Je dispose d'une ressource très variée qui compte près de cinquante statuts différents. Nous avons la chance de pouvoir profiter d'une alchimie intéressante de militaires - en majorité à 79% - et de civils - 21 % - d'expérience opérationnelle et d'expertise universitaire, de jeunesse et d'ancienneté, d'hommes et de femmes - près de 28% - de fonctionnaires et de contractuels. Je souhaite valoriser cette richesse et je veux donc faire un effort sur l'attractivité des parcours professionnels.

Pour le personnel militaire, la réalisation des effectifs est la priorité dont je me suis ouvert au CEMA et aux gestionnaires des armées. Pour le personnel civil, nous souhaitons avancer dans la création d'un statut d'emploi offrant une plus grande lisibilité de carrière à nos agents, et permettant de leur offrir des perspectives de responsabilité. En collaboration avec le coordonnateur national du renseignement, nous avons appuyé les initiatives de la communauté nationale dans ce sens et dans celui du développement d'une plus grande mobilité entre les services de renseignement.

Je crois enfin que la coopération entre les services est une clef de la réussite de nos missions propres, au profit de l'intérêt général. Le processus de mutualisation des capacités, motivé par la LPM, progresse bien et ne pose pas à ce jour de difficulté manifeste. Nous avons initié un embryon de coopération opérationnelle avec la mise en place d'une cellule composée d'agents des six services de renseignement, au cœur du centre de planification et de conduite des opérations, boulevard saint-germain, en appui des opérations des armées en Irak.
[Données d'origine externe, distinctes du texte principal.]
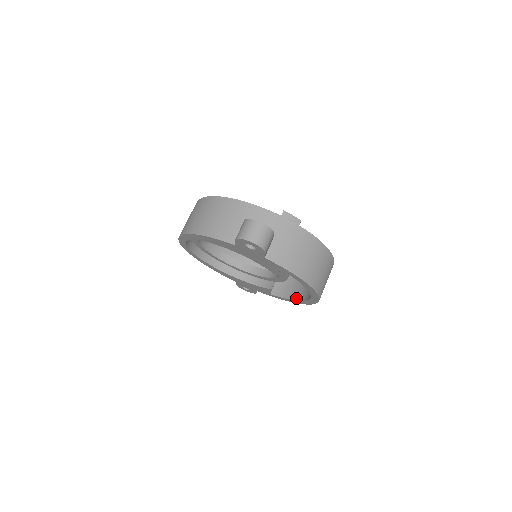
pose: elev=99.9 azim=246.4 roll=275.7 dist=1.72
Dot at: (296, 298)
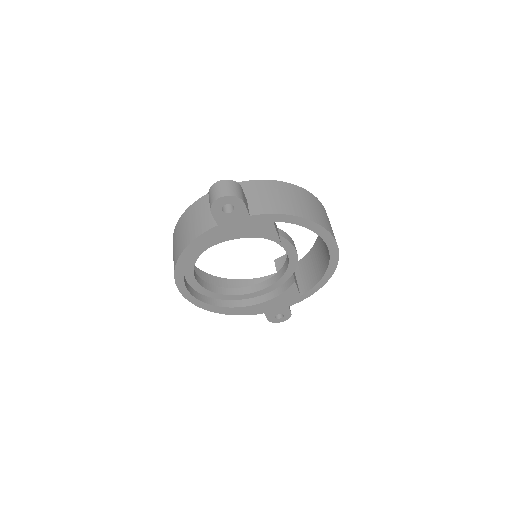
Dot at: (322, 274)
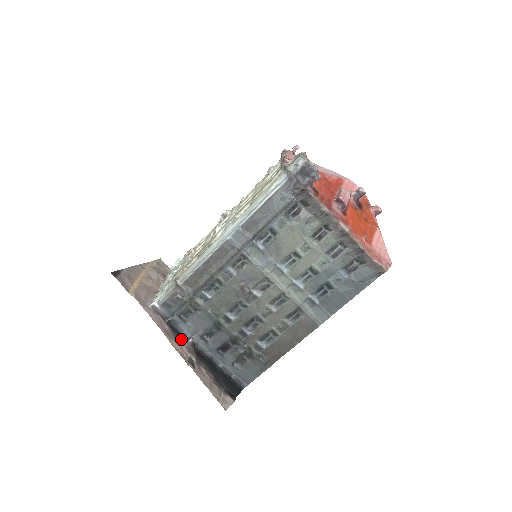
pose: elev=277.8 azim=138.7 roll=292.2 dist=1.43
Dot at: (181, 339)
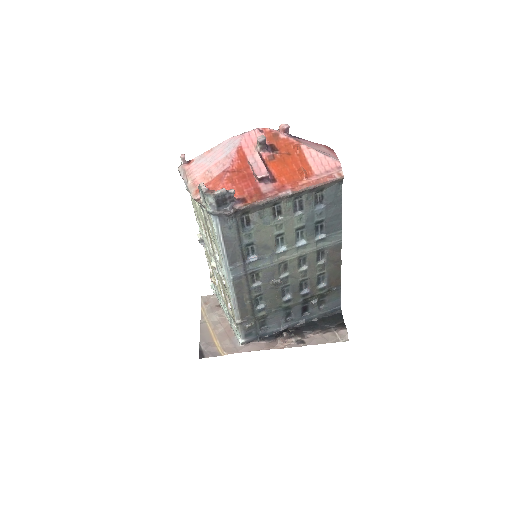
Dot at: (279, 339)
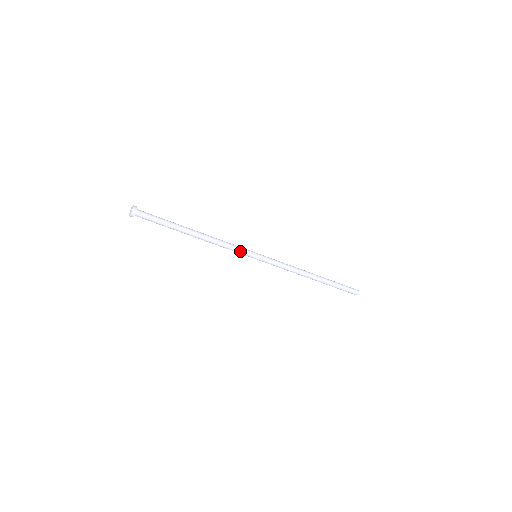
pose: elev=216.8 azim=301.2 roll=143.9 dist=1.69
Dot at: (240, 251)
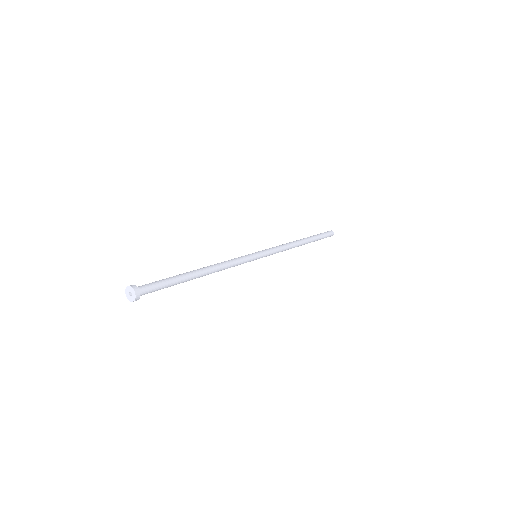
Dot at: (241, 263)
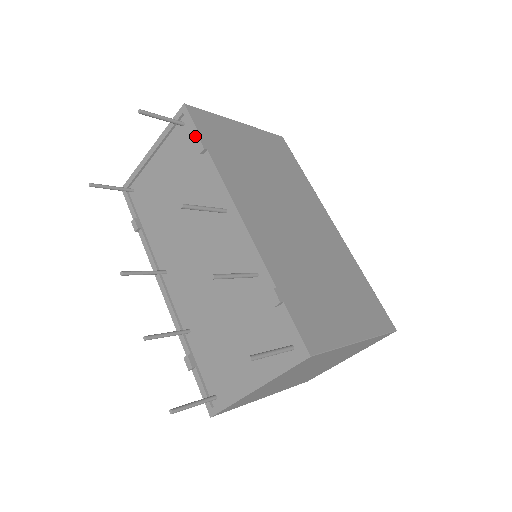
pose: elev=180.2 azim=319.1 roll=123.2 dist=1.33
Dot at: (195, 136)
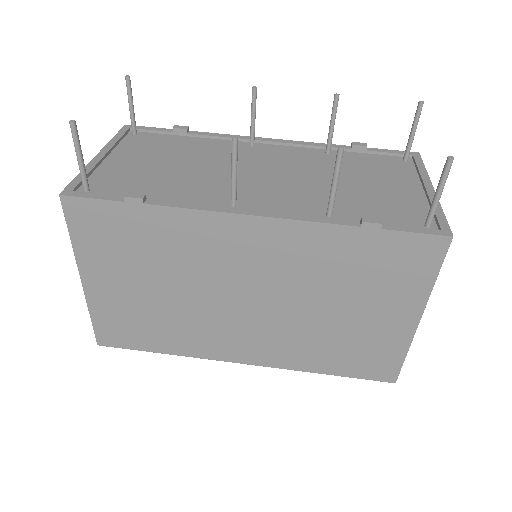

Cette cellule, baptisée Hermès, a tracé la voie d'une plus grande interaction entre les services, d'un échange dynamique et efficace de renseignement au profit de l'action militaire.

Face à une menace globalisée, les services de renseignement doivent offrir une réponse globale. Les enjeux sécuritaires qui nous concernent tous militent pour la pérennisation et la consolidation de dispositifs similaires. Nous mettrons ainsi bientôt en place un élément de liaison au sein de la direction générale de la sécurité intérieure (DGSI) en phase avec l'implication visible des armées sur le territoire national.

Dans notre projet, nous ne nous contentons pas d'explorer ces pistes et de les traduire en demandes supplémentaires. Nous suivons une approche pragmatique et nous avons déjà revu notre organisation et nos procédures. C'est ainsi que j'ai mis en place une sous-direction stratégie transversale, avec des cellules dans chacune des sous-directions, de façon à pouvoir piloter cette transformation.

Les défis sont tels que nous devons en permanence réfléchir à la manière de faire autrement et mieux, avec un souci permanent de performances. La DRM est une véritable ruche et les hommes et les femmes que j'ai la chance de commander ne manquent pas d'idées pour être plus efficaces, pertinents et proactifs. Grâce au travail formidable de mes prédécesseurs, nous pouvons continuons à façonner l'outil de renseignement des armées et servir nos forces en opération.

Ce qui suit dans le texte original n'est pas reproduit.